Doğmadan önceki, doğduğunuz zamanki halinizi düşünüyor musunuz? Üzerinde yatıp
kalktığınız, yiyip içtiğiniz, gezip dolaştığınız, dertlerinize deva, korkulara,
sıcağa, soğuğa, açlığa, susuzluğa, yırtıcı ve zehirli hayvanların ve düşmanların
hücumlarına karşı koyacak vasıtaları bulduğunuz şu yer küresi yapılırken,
taşları, toprakları hilkat fırınlarının ateşlerinde pişirilirken, suyu ve
havası, kudret kimya hanesinde imbiklerden çekilirken, siz nerede idiniz, ne
içinde idiniz, hiç düşünüyor musunuz? Bugün, bizim dediğiniz karalar,
denizlerden süzülüp ayrıldığı, dağlar, dereler, ovalar, tepeler yerleştiği
zaman, acaba neredeydiniz?
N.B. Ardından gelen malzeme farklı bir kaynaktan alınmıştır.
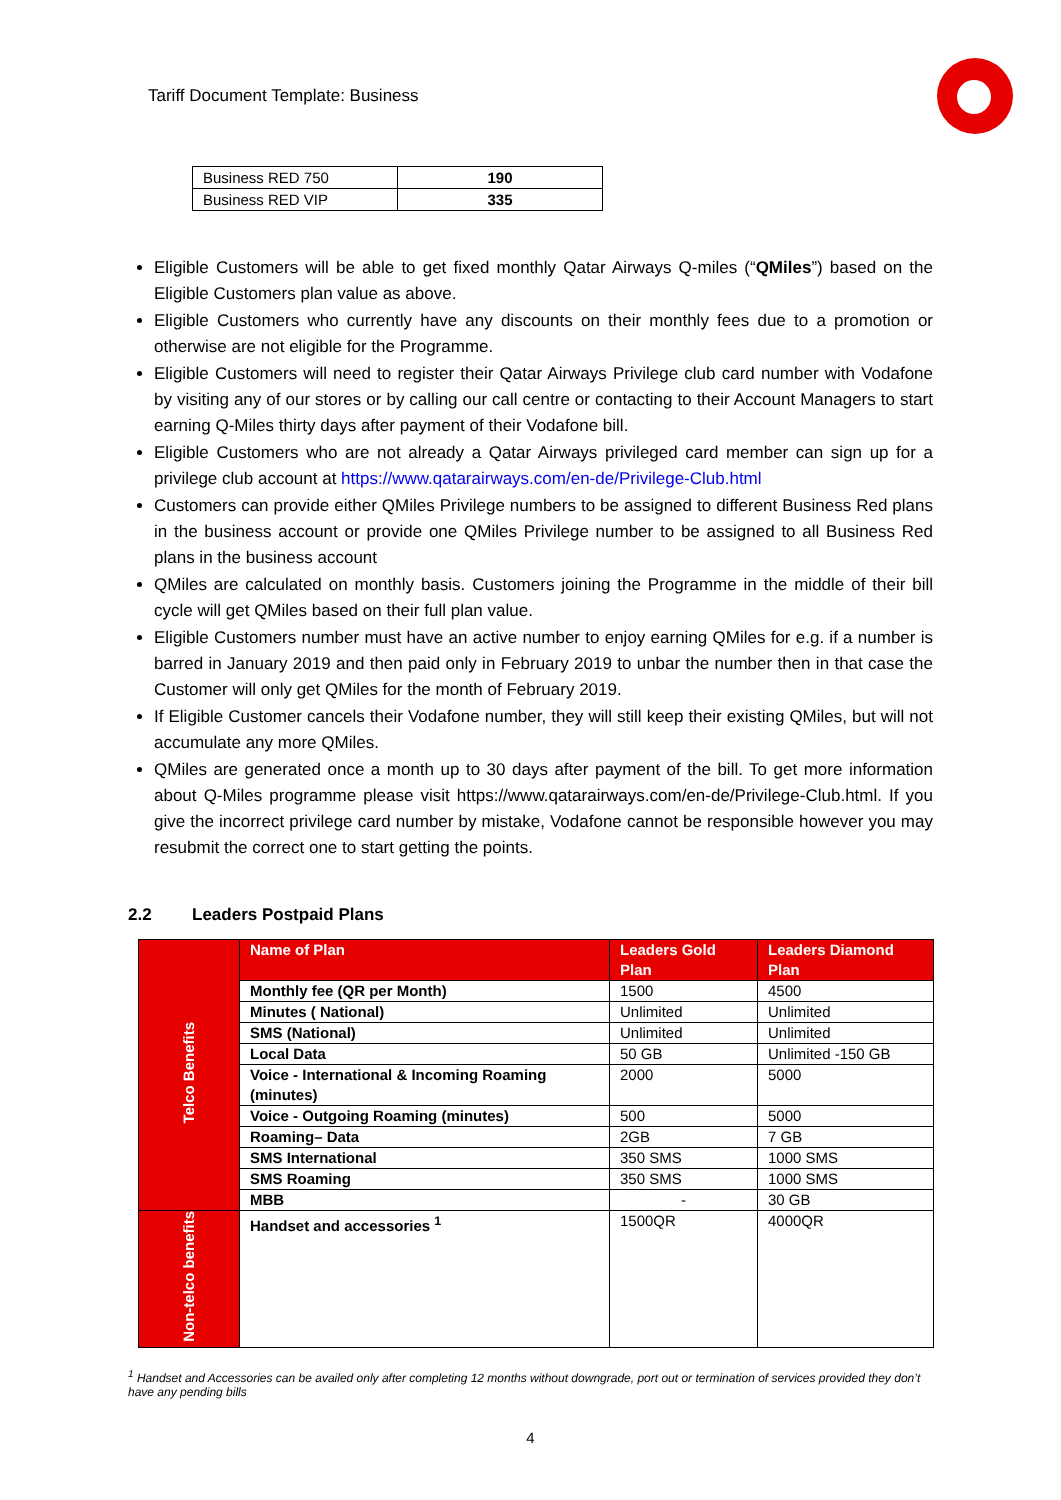Tariff Document Template: Business
| Business RED 750 | 190 |
| Business RED VIP | 335 |
Eligible Customers will be able to get fixed monthly Qatar Airways Q-miles (“QMiles”) based on the Eligible Customers plan value as above.
Eligible Customers who currently have any discounts on their monthly fees due to a promotion or otherwise are not eligible for the Programme.
Eligible Customers will need to register their Qatar Airways Privilege club card number with Vodafone by visiting any of our stores or by calling our call centre or contacting to their Account Managers to start earning Q-Miles thirty days after payment of their Vodafone bill.
Eligible Customers who are not already a Qatar Airways privileged card member can sign up for a privilege club account at https://www.qatarairways.com/en-de/Privilege-Club.html
Customers can provide either QMiles Privilege numbers to be assigned to different Business Red plans in the business account or provide one QMiles Privilege number to be assigned to all Business Red plans in the business account
QMiles are calculated on monthly basis. Customers joining the Programme in the middle of their bill cycle will get QMiles based on their full plan value.
Eligible Customers number must have an active number to enjoy earning QMiles for e.g. if a number is barred in January 2019 and then paid only in February 2019 to unbar the number then in that case the Customer will only get QMiles for the month of February 2019.
If Eligible Customer cancels their Vodafone number, they will still keep their existing QMiles, but will not accumulate any more QMiles.
QMiles are generated once a month up to 30 days after payment of the bill. To get more information about Q-Miles programme please visit https://www.qatarairways.com/en-de/Privilege-Club.html. If you give the incorrect privilege card number by mistake, Vodafone cannot be responsible however you may resubmit the correct one to start getting the points.
2.2 Leaders Postpaid Plans
| Telco Benefits | Name of Plan | Leaders Gold Plan | Leaders Diamond Plan |
| | Monthly fee (QR per Month) | 1500 | 4500 |
| | Minutes ( National) | Unlimited | Unlimited |
| | SMS (National) | Unlimited | Unlimited |
| | Local Data | 50 GB | Unlimited -150 GB |
| | Voice - International & Incoming Roaming (minutes) | 2000 | 5000 |
| | Voice - Outgoing Roaming (minutes) | 500 | 5000 |
| | Roaming– Data | 2GB | 7 GB |
| | SMS International | 350 SMS | 1000 SMS |
| | SMS Roaming | 350 SMS | 1000 SMS |
| | MBB | - | 30 GB |
| Non-telco benefits | Handset and accessories <sup>1</sup> | 1500QR | 4000QR |
<sup>1</sup> Handset and Accessories can be availed only after completing 12 months without downgrade, port out or termination of services provided they don’t have any pending bills
4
Denizlerin acı suları, Hakkın kudreti ile
buharlaştırılıp, gökte bulutlar yapılırken, o bulutlardan yağan yağmurlar, çakan
şimşeklerin ve güneşten gelen kudret, enerji dalgalarının hazırladığı gıda
maddelerini, yanmış, kurumuş toprakların zerrelerine işletip, o maddeler, ışık
ve ısı şuaları tesiri ile oynayıp titreşerek hayatın hücrelerini yetiştirirken,
nerede idiniz ve nasıldınız?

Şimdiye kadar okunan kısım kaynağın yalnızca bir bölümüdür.